[Transcribed page contents]

********************

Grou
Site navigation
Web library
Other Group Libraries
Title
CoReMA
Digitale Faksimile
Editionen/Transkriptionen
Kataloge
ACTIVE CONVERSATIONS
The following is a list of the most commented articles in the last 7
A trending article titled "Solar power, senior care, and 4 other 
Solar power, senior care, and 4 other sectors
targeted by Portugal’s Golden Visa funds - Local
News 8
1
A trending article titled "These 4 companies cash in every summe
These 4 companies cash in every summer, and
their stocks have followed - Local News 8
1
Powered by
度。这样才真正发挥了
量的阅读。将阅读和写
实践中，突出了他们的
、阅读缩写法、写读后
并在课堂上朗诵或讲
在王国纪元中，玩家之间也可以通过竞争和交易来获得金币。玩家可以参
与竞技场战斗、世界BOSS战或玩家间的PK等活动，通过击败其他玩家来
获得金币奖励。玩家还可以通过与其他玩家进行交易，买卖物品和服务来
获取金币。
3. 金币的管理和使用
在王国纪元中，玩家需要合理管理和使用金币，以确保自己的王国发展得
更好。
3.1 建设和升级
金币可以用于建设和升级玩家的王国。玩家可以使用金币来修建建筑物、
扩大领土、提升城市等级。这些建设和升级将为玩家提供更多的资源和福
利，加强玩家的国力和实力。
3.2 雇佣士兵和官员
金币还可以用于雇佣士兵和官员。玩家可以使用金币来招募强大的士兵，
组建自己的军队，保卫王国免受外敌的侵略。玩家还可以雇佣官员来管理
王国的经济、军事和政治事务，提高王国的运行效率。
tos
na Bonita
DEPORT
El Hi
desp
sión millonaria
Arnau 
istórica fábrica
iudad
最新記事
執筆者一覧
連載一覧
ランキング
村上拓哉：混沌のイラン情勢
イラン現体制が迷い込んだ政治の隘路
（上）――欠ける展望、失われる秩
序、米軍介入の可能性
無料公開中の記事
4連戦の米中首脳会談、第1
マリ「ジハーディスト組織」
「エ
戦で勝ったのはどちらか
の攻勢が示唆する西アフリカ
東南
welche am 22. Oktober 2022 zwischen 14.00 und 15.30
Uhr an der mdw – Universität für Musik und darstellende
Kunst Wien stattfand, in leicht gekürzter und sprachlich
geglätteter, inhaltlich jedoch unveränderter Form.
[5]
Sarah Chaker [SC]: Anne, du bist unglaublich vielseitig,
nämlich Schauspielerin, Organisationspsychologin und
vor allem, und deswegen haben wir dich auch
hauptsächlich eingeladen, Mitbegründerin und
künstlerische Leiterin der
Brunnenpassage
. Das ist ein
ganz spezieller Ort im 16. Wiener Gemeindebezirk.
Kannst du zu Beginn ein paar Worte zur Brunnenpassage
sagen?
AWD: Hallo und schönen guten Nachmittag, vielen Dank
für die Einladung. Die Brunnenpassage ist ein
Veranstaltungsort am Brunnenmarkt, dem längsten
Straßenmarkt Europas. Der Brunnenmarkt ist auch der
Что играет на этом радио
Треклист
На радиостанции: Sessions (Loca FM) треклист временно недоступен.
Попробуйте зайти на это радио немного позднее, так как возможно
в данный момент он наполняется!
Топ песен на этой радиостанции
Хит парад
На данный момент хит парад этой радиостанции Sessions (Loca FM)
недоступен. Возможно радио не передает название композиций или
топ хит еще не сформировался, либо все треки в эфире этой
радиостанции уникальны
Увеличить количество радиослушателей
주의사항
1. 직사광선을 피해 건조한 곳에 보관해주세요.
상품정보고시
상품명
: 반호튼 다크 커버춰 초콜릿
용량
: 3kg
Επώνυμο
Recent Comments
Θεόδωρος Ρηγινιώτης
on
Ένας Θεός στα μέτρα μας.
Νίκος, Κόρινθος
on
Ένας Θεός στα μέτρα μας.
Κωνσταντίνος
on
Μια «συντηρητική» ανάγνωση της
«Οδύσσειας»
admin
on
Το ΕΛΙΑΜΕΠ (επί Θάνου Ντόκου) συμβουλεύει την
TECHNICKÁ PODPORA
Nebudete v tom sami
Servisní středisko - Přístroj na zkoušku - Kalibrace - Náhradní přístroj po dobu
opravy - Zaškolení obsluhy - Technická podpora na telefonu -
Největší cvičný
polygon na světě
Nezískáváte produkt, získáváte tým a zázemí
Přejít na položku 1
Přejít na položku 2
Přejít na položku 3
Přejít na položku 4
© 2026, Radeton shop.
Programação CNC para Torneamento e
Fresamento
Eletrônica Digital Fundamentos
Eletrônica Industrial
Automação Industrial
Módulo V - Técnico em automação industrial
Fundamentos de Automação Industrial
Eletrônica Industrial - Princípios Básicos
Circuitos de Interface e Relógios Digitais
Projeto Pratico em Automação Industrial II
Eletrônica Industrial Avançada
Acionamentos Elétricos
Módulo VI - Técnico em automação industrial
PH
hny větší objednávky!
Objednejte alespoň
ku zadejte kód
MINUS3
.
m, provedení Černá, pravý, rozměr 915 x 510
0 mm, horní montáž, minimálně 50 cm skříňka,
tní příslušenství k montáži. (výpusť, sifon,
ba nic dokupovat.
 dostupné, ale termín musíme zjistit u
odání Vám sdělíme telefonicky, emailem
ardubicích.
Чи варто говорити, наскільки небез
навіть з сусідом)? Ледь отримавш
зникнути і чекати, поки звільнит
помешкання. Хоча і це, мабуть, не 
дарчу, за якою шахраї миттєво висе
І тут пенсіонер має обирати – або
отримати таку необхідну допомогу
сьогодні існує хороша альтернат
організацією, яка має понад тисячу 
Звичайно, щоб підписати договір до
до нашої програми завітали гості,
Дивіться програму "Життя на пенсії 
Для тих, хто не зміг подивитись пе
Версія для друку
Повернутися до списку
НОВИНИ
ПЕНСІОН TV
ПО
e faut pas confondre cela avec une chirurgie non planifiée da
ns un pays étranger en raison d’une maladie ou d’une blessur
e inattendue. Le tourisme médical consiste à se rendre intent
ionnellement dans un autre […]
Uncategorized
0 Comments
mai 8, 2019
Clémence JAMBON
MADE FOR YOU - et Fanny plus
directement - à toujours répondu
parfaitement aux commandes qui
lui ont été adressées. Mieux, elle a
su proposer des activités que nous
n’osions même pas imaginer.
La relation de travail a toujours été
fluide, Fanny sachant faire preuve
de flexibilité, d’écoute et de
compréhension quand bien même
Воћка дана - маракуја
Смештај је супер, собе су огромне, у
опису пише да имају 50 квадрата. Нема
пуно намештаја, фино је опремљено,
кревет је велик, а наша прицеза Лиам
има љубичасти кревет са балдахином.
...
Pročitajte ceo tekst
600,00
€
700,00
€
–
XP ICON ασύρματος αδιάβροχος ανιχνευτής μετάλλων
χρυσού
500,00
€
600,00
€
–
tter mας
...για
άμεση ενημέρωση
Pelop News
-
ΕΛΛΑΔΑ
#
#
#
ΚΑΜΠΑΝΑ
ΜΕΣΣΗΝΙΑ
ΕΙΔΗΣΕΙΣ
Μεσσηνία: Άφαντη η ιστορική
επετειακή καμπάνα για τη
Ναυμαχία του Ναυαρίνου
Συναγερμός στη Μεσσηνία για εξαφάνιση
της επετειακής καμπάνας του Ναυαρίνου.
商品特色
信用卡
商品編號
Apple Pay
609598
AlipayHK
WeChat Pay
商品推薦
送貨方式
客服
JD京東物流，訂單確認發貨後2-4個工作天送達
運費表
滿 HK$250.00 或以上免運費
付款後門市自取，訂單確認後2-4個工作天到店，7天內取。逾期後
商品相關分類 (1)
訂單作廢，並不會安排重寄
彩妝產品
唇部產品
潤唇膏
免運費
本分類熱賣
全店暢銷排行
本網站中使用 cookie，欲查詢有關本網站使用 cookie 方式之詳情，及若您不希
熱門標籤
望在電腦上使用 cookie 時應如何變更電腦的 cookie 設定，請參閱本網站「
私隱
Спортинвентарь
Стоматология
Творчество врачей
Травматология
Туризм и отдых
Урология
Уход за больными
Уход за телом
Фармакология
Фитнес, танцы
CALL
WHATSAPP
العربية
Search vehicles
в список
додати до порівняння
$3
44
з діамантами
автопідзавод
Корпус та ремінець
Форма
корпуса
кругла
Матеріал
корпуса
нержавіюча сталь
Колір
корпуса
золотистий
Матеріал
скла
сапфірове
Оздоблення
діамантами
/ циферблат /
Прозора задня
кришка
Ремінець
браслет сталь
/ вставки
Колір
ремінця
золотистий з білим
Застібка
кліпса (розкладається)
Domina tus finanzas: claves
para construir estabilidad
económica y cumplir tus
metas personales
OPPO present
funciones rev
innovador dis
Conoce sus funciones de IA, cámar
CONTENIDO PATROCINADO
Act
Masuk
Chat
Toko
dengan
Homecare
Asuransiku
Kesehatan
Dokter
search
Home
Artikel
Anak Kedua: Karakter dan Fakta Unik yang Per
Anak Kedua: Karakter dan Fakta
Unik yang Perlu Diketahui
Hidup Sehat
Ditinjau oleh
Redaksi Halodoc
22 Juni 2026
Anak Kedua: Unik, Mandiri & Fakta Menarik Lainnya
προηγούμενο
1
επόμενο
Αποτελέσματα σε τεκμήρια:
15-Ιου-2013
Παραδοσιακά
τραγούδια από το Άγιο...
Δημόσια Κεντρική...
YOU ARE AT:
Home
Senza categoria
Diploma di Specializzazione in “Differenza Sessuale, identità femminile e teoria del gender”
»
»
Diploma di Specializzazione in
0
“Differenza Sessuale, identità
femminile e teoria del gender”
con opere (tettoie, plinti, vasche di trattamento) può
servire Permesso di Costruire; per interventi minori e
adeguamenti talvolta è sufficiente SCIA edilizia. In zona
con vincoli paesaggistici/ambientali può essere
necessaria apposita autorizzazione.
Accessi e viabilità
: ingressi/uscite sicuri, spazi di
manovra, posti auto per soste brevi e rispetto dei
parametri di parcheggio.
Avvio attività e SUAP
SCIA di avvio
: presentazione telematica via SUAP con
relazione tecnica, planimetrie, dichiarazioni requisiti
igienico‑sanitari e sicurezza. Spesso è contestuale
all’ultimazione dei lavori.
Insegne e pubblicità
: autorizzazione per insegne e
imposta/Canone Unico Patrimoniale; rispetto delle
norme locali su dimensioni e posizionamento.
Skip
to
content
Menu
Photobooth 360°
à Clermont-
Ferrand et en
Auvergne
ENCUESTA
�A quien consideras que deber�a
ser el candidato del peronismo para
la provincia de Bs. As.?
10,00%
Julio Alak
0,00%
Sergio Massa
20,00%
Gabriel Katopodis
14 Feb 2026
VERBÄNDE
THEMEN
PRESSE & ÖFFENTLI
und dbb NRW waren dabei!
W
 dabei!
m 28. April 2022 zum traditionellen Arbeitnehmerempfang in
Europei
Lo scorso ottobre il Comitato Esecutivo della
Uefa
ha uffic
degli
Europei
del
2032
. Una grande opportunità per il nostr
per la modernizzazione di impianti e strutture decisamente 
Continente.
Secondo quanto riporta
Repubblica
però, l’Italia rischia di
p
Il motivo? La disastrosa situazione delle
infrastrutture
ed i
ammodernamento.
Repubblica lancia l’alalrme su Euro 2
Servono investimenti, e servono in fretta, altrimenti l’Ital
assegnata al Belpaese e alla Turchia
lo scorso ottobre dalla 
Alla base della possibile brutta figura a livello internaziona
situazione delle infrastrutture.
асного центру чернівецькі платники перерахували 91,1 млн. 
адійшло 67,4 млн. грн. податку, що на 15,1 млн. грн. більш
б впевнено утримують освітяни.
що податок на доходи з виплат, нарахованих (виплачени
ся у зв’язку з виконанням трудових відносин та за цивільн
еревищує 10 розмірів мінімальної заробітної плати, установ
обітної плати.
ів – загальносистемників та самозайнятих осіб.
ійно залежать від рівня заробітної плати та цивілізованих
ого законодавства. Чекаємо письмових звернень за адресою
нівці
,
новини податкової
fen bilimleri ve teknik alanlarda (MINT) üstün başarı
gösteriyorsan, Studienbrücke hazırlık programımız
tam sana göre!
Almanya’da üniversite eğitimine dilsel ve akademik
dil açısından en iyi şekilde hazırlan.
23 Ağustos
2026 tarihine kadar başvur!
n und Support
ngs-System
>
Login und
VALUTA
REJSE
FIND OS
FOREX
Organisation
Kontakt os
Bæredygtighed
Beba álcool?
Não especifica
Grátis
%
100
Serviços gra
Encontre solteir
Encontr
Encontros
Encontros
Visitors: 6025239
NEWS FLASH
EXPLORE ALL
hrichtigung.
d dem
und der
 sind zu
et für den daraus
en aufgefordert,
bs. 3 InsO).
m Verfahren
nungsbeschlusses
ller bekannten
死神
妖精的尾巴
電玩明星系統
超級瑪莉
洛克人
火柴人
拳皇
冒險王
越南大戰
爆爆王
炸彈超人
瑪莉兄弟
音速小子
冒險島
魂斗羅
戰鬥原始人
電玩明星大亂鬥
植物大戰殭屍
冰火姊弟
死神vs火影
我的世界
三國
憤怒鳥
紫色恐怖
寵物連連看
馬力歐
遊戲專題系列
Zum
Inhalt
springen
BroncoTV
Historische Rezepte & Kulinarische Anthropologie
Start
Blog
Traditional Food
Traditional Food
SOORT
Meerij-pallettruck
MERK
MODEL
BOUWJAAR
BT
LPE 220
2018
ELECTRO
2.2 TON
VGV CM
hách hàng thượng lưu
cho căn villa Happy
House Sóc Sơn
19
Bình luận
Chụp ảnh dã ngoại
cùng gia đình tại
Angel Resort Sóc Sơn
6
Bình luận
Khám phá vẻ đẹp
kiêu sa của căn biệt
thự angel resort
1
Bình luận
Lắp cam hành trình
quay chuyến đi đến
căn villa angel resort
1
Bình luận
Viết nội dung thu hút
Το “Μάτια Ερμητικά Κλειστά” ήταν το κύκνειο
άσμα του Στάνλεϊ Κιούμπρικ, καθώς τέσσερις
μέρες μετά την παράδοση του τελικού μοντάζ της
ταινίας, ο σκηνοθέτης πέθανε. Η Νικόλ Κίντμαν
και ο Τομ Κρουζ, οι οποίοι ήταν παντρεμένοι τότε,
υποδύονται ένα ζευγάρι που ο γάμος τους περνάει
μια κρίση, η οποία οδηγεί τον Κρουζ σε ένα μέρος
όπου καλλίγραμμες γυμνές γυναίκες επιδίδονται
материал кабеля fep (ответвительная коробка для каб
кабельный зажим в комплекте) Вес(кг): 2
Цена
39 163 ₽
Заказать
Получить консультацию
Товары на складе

********************

The task: Search the records for the word "плати" and copy out every line that holds it.

Response to the exercise:
еревищує 10 розмірів мінімальної заробітної плати, установ
обітної плати.
ійно залежать від рівня заробітної плати та цивілізованих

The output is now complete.